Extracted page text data
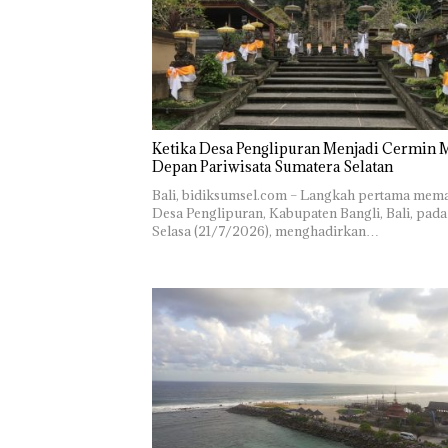
Ketika Desa Penglipuran Menjadi Cermin 
Depan Pariwisata Sumatera Selatan
Bali, bidiksumsel.com – Langkah pertama mem
Desa Penglipuran, Kabupaten Bangli, Bali, pada
Selasa (21/7/2026), menghadirkan…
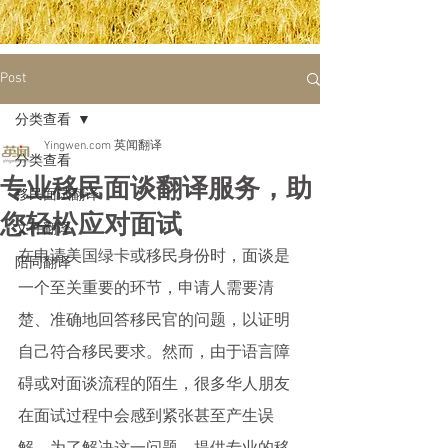
Post
分类查看
Yingwen.com 英闻翻译
分类查看
专业移民面谈翻译服务，助
移民面试翻译
您轻松应对面试
文件翻译
在申请美国绿卡或移民身份时，面谈是
陪同翻译
一个至关重要的环节，申请人需要清
楚、准确地回答移民官的问题，以证明
自己符合移民要求。然而，由于语言障
碍或对面谈流程的陌生，很多华人朋友
在面试过程中会感到紧张甚至产生误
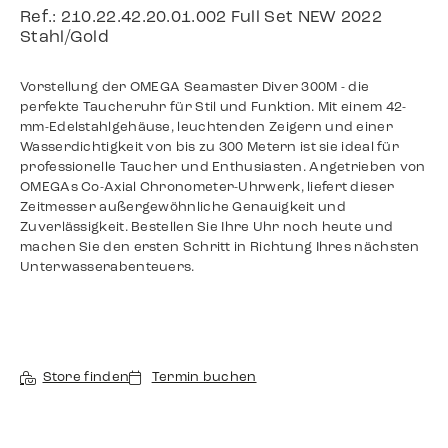
Ref.: 210.22.42.20.01.002 Full Set NEW 2022
Stahl/Gold
Vorstellung der OMEGA Seamaster Diver 300M - die
perfekte Taucheruhr für Stil und Funktion. Mit einem 42-
mm-Edelstahlgehäuse, leuchtenden Zeigern und einer
Wasserdichtigkeit von bis zu 300 Metern ist sie ideal für
professionelle Taucher und Enthusiasten. Angetrieben von
OMEGAs Co-Axial Chronometer-Uhrwerk, liefert dieser
Zeitmesser außergewöhnliche Genauigkeit und
Zuverlässigkeit. Bestellen Sie Ihre Uhr noch heute und
machen Sie den ersten Schritt in Richtung Ihres nächsten
Unterwasserabenteuers.
Store finden
Termin buchen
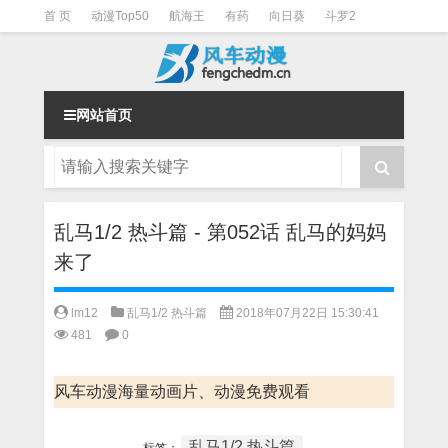
首 页
动漫Top50
航海王
有药
向日葵
斗罗2
斗罗3
火影
一拳超人
柯南
阴阳师
节目清单
网站首页
乱马1/2 热斗篇 - 第052话 乱马的妈妈
来了
lm12
乱马1/2 热斗篇
2018年07月22日 15:30:41
481
0
风车动漫海量动画片、动漫免费观看
乱马1/2 热斗篇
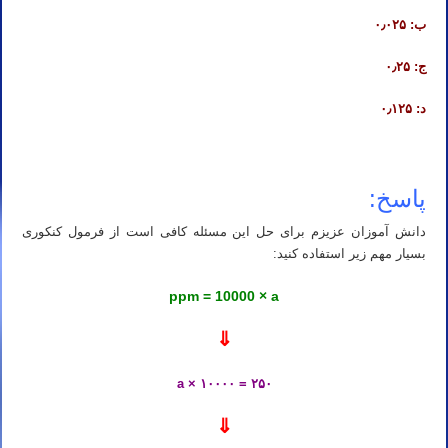
ب: ۰٫۰۲۵
ج: ۰٫۲۵
د: ۰٫۱۲۵
پاسخ:
دانش آموزان عزیزم برای حل این مسئله کافی است از فرمول کنکوری
بسیار مهم زیر استفاده کنید:
ppm = 10000 × a
⇓
۲۵۰ = ۱۰۰۰۰ × a
⇓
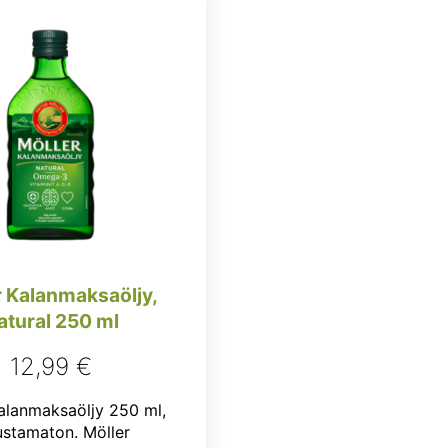
r Kalanmaksaöljy,
Natural 250 ml
12,99
€
alanmaksaöljy 250 ml,
stamaton. Möller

Task objective
Write out nothing but the lines from the start of the data through the line with "mm-Edelstahlgehäuse, leuchtenden Zeigern". Leave out the pictures.

Task output
Ketika Desa Penglipuran Menjadi Cermin 
Depan Pariwisata Sumatera Selatan
Bali, bidiksumsel.com – Langkah pertama mem
Desa Penglipuran, Kabupaten Bangli, Bali, pada
Selasa (21/7/2026), menghadirkan…
Post
分类查看
Yingwen.com 英闻翻译
分类查看
专业移民面谈翻译服务，助
移民面试翻译
您轻松应对面试
文件翻译
在申请美国绿卡或移民身份时，面谈是
陪同翻译
一个至关重要的环节，申请人需要清
楚、准确地回答移民官的问题，以证明
自己符合移民要求。然而，由于语言障
碍或对面谈流程的陌生，很多华人朋友
在面试过程中会感到紧张甚至产生误
Ref.: 210.22.42.20.01.002 Full Set NEW 2022
Stahl/Gold
Vorstellung der OMEGA Seamaster Diver 300M - die
perfekte Taucheruhr für Stil und Funktion. Mit einem 42-
mm-Edelstahlgehäuse, leuchtenden Zeigern und einer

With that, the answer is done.